### TASK BRIEF
Reproduce the listing verbatim from the line containing "Is it true that Abandoned is 11% of the pie?" through the end of the listing, both ends included. Omit the pictures from your reply.

### Stored data entries

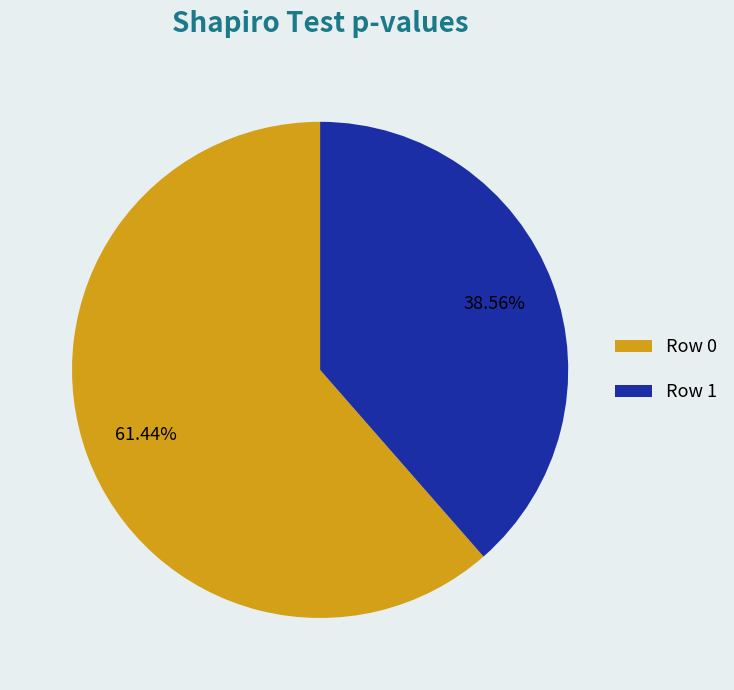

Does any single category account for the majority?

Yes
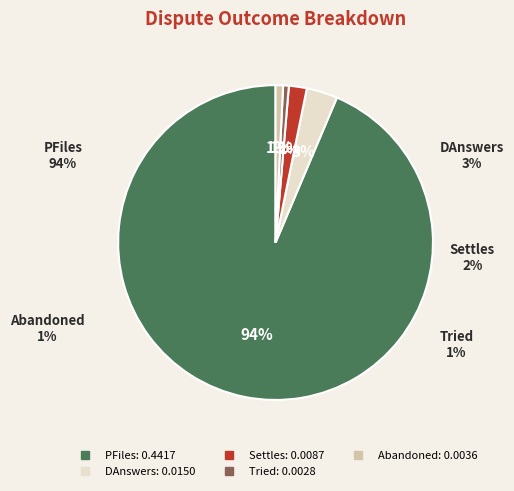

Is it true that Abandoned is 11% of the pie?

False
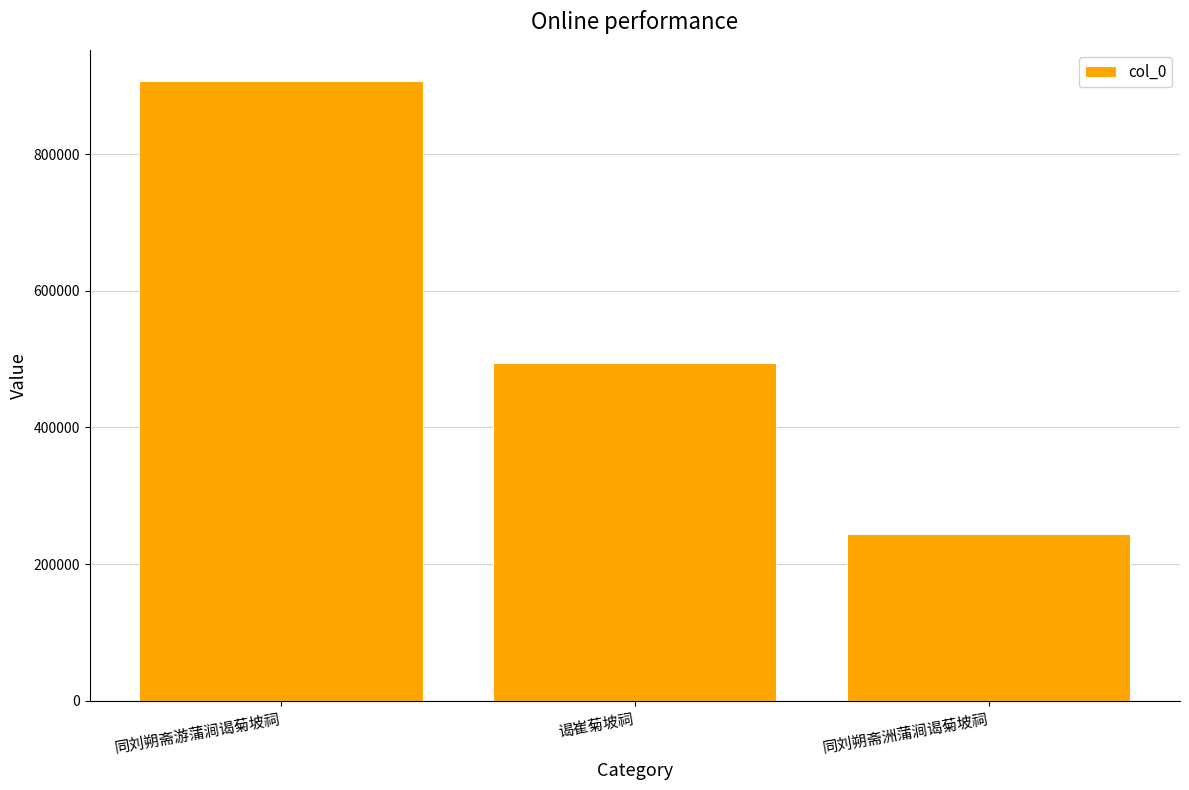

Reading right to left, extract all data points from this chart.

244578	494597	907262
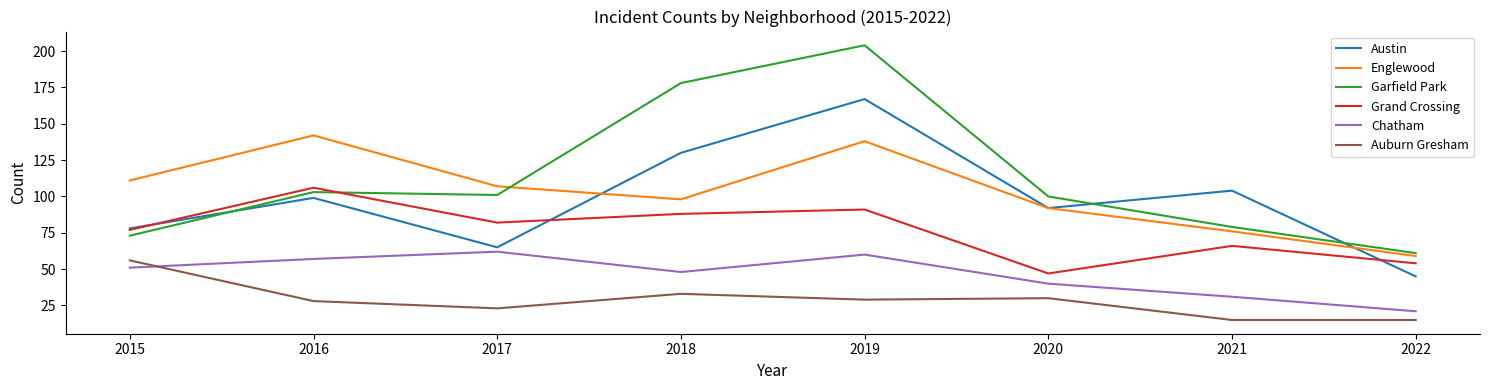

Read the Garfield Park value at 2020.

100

### ANSWER TO THIS PROBLEM
Is it true that Abandoned is 11% of the pie?

False

Reading right to left, extract all data points from this chart.

244578	494597	907262

Read the Garfield Park value at 2020.

100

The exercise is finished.